Anthony: Sejak awal, investor IKN hanya klaim sepihak dari Indonesia saja, tidak pernah ada pernyataan dari investor asing

[PORTAL-ISLAM.ID] Anthony Budiawan, analis dari Political Economy and Policy Studies (PEPS) mengungkap soal proyek IKN (Ibu Kota Negara) di Kalimantan yang sejak awal hanya klaim sepihak pemerintah terkait investor asing.

"Sejak awal, bukankah investor IKN hanya klaim sepihak dari Indonesia saja: tidak pernah ada pernyataan dari investor, misalnya dari Softbank, Saudi Arabia, Uni Emirat Arab? Kemudian klaim ada investor sudah tanda tangan LOI (letter of intent/surat pernyataan keseriusan minat). Lalu, 25 kali oversubcribed: tapi semua sebatas klaim?" ujar Anthony Budiawan di akun twitternya @AnthonyBudiawan (24/12/2022).

Dalam twitnya Anthony Budiawan menyertakan berita dari media luar negeri THE STRAITS TIMES.

Kutipan berita THE STRAITS TIMES:

Lebih dari tiga tahun setelah Nusantara pertama kali diumumkan, tidak ada satu pun pihak asing – yang didukung negara atau swasta – yang menandatangani kontrak yang mengikat untuk mendanai proyek tersebut, menurut orang yang mengetahui masalah tersebut. Sementara beberapa calon investor telah menandatangani letter of intent (LOI), kata orang-orang, tidak ada komitmen tegas untuk pengeluaran yang sebenarnya.

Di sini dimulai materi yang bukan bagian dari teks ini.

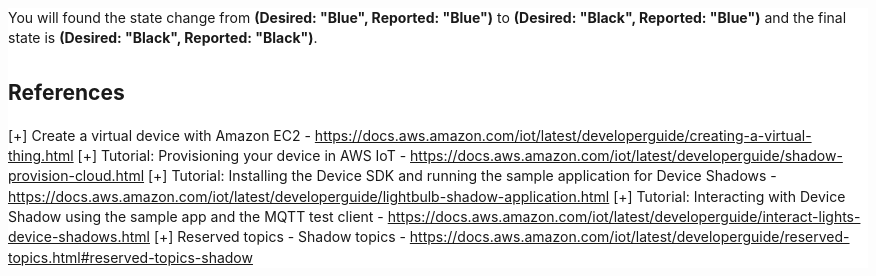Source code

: You will found the state change from **(Desired: "Blue", Reported: "Blue")** to **(Desired: "Black", Reported: "Blue")** and the final state is **(Desired: "Black", Reported: "Black")**.



## References
[+] Create a virtual device with Amazon EC2 - https://docs.aws.amazon.com/iot/latest/developerguide/creating-a-virtual-thing.html
[+] Tutorial: Provisioning your device in AWS IoT - https://docs.aws.amazon.com/iot/latest/developerguide/shadow-provision-cloud.html
[+] Tutorial: Installing the Device SDK and running the sample application for Device Shadows - https://docs.aws.amazon.com/iot/latest/developerguide/lightbulb-shadow-application.html
[+] Tutorial: Interacting with Device Shadow using the sample app and the MQTT test client - https://docs.aws.amazon.com/iot/latest/developerguide/interact-lights-device-shadows.html
[+] Reserved topics - Shadow topics - https://docs.aws.amazon.com/iot/latest/developerguide/reserved-topics.html#reserved-topics-shadow


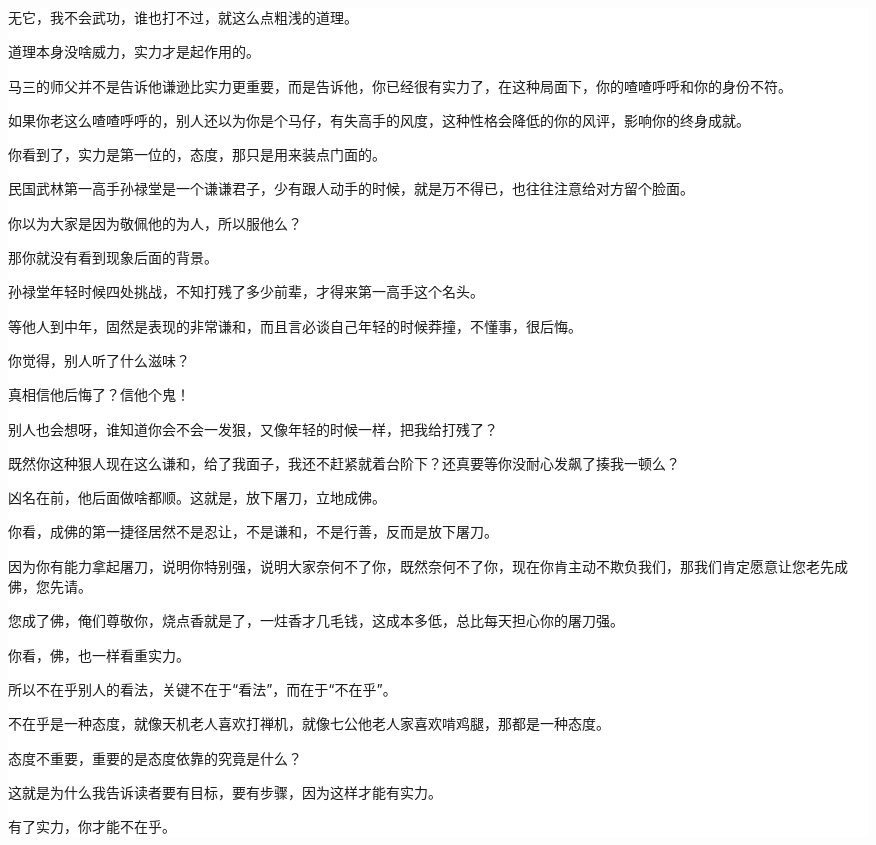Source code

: 无它，我不会武功，谁也打不过，就这么点粗浅的道理。 

道理本身没啥威力，实力才是起作用的。

马三的师父并不是告诉他谦逊比实力更重要，而是告诉他，你已经很有实力了，在这种局面下，你的喳喳呼呼和你的身份不符。

如果你老这么喳喳呼呼的，别人还以为你是个马仔，有失高手的风度，这种性格会降低的你的风评，影响你的终身成就。

你看到了，实力是第一位的，态度，那只是用来装点门面的。

民国武林第一高手孙禄堂是一个谦谦君子，少有跟人动手的时候，就是万不得已，也往往注意给对方留个脸面。

你以为大家是因为敬佩他的为人，所以服他么？ 

那你就没有看到现象后面的背景。

孙禄堂年轻时候四处挑战，不知打残了多少前辈，才得来第一高手这个名头。

等他人到中年，固然是表现的非常谦和，而且言必谈自己年轻的时候莽撞，不懂事，很后悔。 

你觉得，别人听了什么滋味？ 

真相信他后悔了？信他个鬼！

别人也会想呀，谁知道你会不会一发狠，又像年轻的时候一样，把我给打残了？

既然你这种狠人现在这么谦和，给了我面子，我还不赶紧就着台阶下？还真要等你没耐心发飙了揍我一顿么？

凶名在前，他后面做啥都顺。这就是，放下屠刀，立地成佛。

你看，成佛的第一捷径居然不是忍让，不是谦和，不是行善，反而是放下屠刀。 

因为你有能力拿起屠刀，说明你特别强，说明大家奈何不了你，既然奈何不了你，现在你肯主动不欺负我们，那我们肯定愿意让您老先成佛，您先请。

您成了佛，俺们尊敬你，烧点香就是了，一炷香才几毛钱，这成本多低，总比每天担心你的屠刀强。

你看，佛，也一样看重实力。

所以不在乎别人的看法，关键不在于“看法”，而在于“不在乎”。 

不在乎是一种态度，就像天机老人喜欢打禅机，就像七公他老人家喜欢啃鸡腿，那都是一种态度。

态度不重要，重要的是态度依靠的究竟是什么？

这就是为什么我告诉读者要有目标，要有步骤，因为这样才能有实力。

有了实力，你才能不在乎。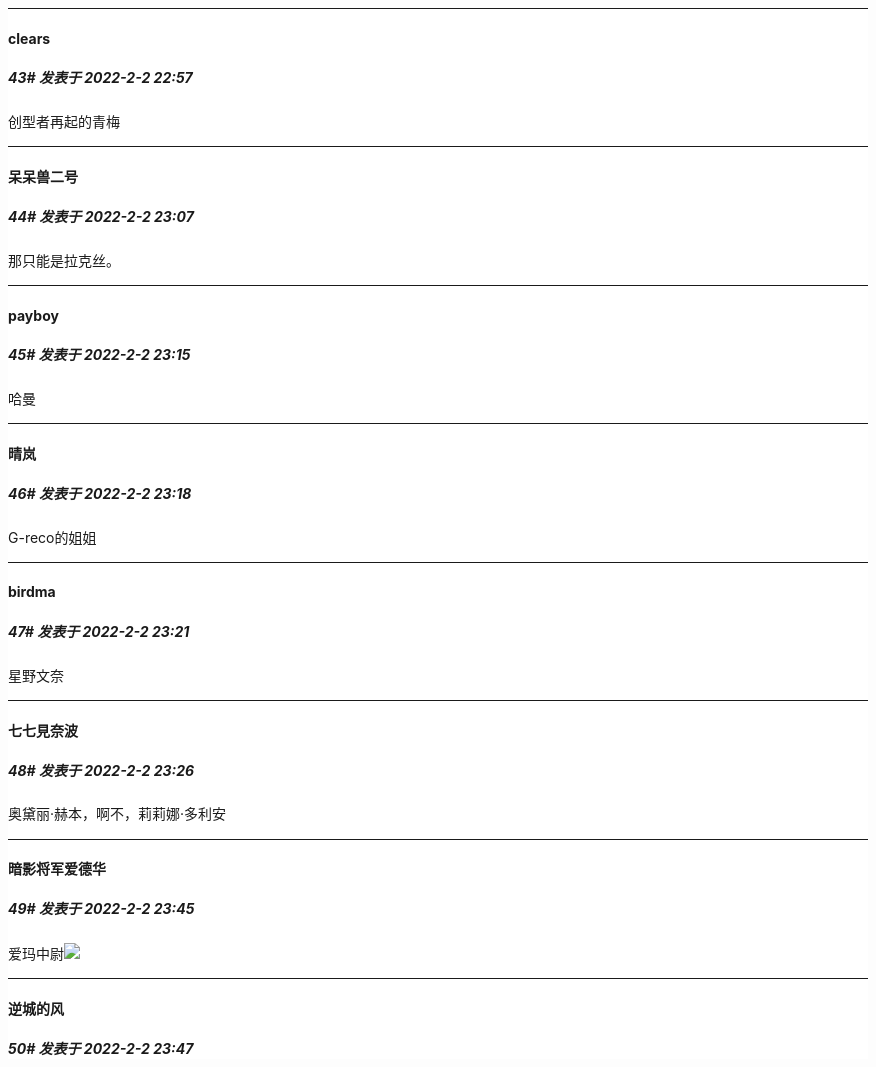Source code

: *****

####  clears  
##### 43#       发表于 2022-2-2 22:57

创型者再起的青梅

*****

####  呆呆兽二号  
##### 44#       发表于 2022-2-2 23:07

那只能是拉克丝。

*****

####  payboy  
##### 45#       发表于 2022-2-2 23:15

哈曼

*****

####  晴岚  
##### 46#       发表于 2022-2-2 23:18

G-reco的姐姐

*****

####  birdma  
##### 47#       发表于 2022-2-2 23:21

星野文奈

*****

####  七七見奈波  
##### 48#       发表于 2022-2-2 23:26

奥黛丽·赫本，啊不，莉莉娜·多利安

*****

####  暗影将军爱德华  
##### 49#       发表于 2022-2-2 23:45

爱玛中尉<img src="https://static.saraba1st.com/image/smiley/face2017/072.png" referrerpolicy="no-referrer">

*****

####  逆城的风  
##### 50#       发表于 2022-2-2 23:47
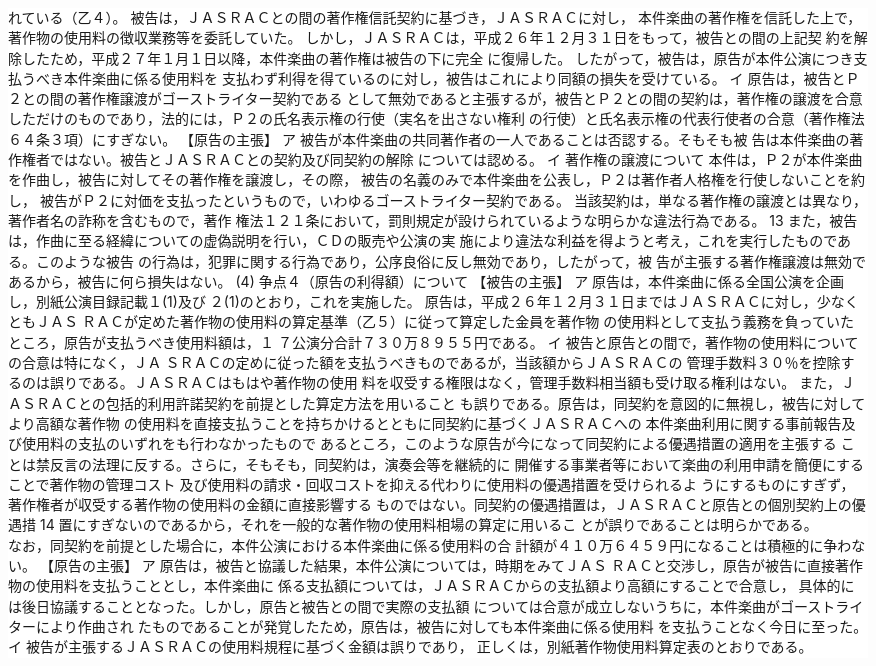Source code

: れている（乙４）。 
 被告は，ＪＡＳＲＡＣとの間の著作権信託契約に基づき，ＪＡＳＲＡＣに対し，
本件楽曲の著作権を信託した上で，著作物の使用料の徴収業務等を委託していた。
しかし，ＪＡＳＲＡＣは，平成２６年１２月３１日をもって，被告との間の上記契
約を解除したため，平成２７年１月１日以降，本件楽曲の著作権は被告の下に完全
に復帰した。 
 したがって，被告は，原告が本件公演につき支払うべき本件楽曲に係る使用料を
支払わず利得を得ているのに対し，被告はこれにより同額の損失を受けている。 
   イ 原告は，被告とＰ２との間の著作権譲渡がゴーストライター契約である
として無効であると主張するが，被告とＰ２との間の契約は，著作権の譲渡を合意
しただけのものであり，法的には，Ｐ２の氏名表示権の行使（実名を出さない権利
の行使）と氏名表示権の代表行使者の合意（著作権法６４条３項）にすぎない。 
  【原告の主張】 
   ア 被告が本件楽曲の共同著作者の一人であることは否認する。そもそも被
告は本件楽曲の著作権者ではない。被告とＪＡＳＲＡＣとの契約及び同契約の解除
については認める。 
   イ 著作権の譲渡について 
 本件は，Ｐ２が本件楽曲を作曲し，被告に対してその著作権を譲渡し，その際，
被告の名義のみで本件楽曲を公表し，Ｐ２は著作者人格権を行使しないことを約し，
被告がＰ２に対価を支払ったというもので，いわゆるゴーストライター契約である。
当該契約は，単なる著作権の譲渡とは異なり，著作者名の詐称を含むもので，著作
権法１２１条において，罰則規定が設けられているような明らかな違法行為である。
 13 
また，被告は，作曲に至る経緯についての虚偽説明を行い，ＣＤの販売や公演の実
施により違法な利益を得ようと考え，これを実行したものである。このような被告
の行為は，犯罪に関する行為であり，公序良俗に反し無効であり，したがって，被
告が主張する著作権譲渡は無効であるから，被告に何ら損失はない。 
  (4) 争点４（原告の利得額）について 
  【被告の主張】 
   ア 原告は，本件楽曲に係る全国公演を企画し，別紙公演目録記載１(1)及び
２(1)のとおり，これを実施した。 
 原告は，平成２６年１２月３１日まではＪＡＳＲＡＣに対し，少なくともＪＡＳ
ＲＡＣが定めた著作物の使用料の算定基準（乙５）に従って算定した金員を著作物
の使用料として支払う義務を負っていたところ，原告が支払うべき使用料額は，１
７公演分合計７３０万８９５５円である。 
   イ 被告と原告との間で，著作物の使用料についての合意は特になく，ＪＡ
ＳＲＡＣの定めに従った額を支払うべきものであるが，当該額からＪＡＳＲＡＣの
管理手数料３０％を控除するのは誤りである。ＪＡＳＲＡＣはもはや著作物の使用
料を収受する権限はなく，管理手数料相当額も受け取る権利はない。 
また，ＪＡＳＲＡＣとの包括的利用許諾契約を前提とした算定方法を用いること
も誤りである。原告は，同契約を意図的に無視し，被告に対してより高額な著作物
の使用料を直接支払うことを持ちかけるとともに同契約に基づくＪＡＳＲＡＣへの
本件楽曲利用に関する事前報告及び使用料の支払のいずれをも行わなかったもので
あるところ，このような原告が今になって同契約による優遇措置の適用を主張する
ことは禁反言の法理に反する。さらに，そもそも，同契約は，演奏会等を継続的に
開催する事業者等において楽曲の利用申請を簡便にすることで著作物の管理コスト
及び使用料の請求・回収コストを抑える代わりに使用料の優遇措置を受けられるよ
うにするものにすぎず，著作権者が収受する著作物の使用料の金額に直接影響する
ものではない。同契約の優遇措置は，ＪＡＳＲＡＣと原告との個別契約上の優遇措
 14 
置にすぎないのであるから，それを一般的な著作物の使用料相場の算定に用いるこ
とが誤りであることは明らかである。  
なお，同契約を前提とした場合に，本件公演における本件楽曲に係る使用料の合
計額が４１０万６４５９円になることは積極的に争わない。 
  【原告の主張】 
   ア 原告は，被告と協議した結果，本件公演については，時期をみてＪＡＳ
ＲＡＣと交渉し，原告が被告に直接著作物の使用料を支払うこととし，本件楽曲に
係る支払額については，ＪＡＳＲＡＣからの支払額より高額にすることで合意し，
具体的には後日協議することとなった。しかし，原告と被告との間で実際の支払額
については合意が成立しないうちに，本件楽曲がゴーストライターにより作曲され
たものであることが発覚したため，原告は，被告に対しても本件楽曲に係る使用料
を支払うことなく今日に至った。 
   イ 被告が主張するＪＡＳＲＡＣの使用料規程に基づく金額は誤りであり，
正しくは，別紙著作物使用料算定表のとおりである。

Bapak Widodo bertekad untuk menyelesaikan proyek tersebut, tetapi situasinya membuatnya tidak sabar dan khawatir, kata orang-orang yang menolak disebutkan namanya saat berdiskusi secara pribadi. Ketika dimintai komentar, juru bicara presiden merujuk pada pidato pada 2 Desember, di mana Jokowi mengatakan bahwa minat untuk berinvestasi di wilayah inti ibu kota baru mengalami kelebihan permintaan 25 kali lipat. Namun, pidato tersebut tidak menentukan apakah kontrak yang mengikat telah ditandatangani.

“Investor asing sangat berhati-hati karena proyek ini masih dalam tahap awal,” kata Dedi Dinarto, analis utama Indonesia di firma penasehat bisnis strategis Global Counsel. Penundaan bertahun-tahun karena pandemi Covid-19 telah membuat calon pendukung ragu-ragu untuk berkomitmen pada proyek gairah seorang presiden yang akan keluar dari jabatannya jauh sebelum kota baru dapat diselesaikan.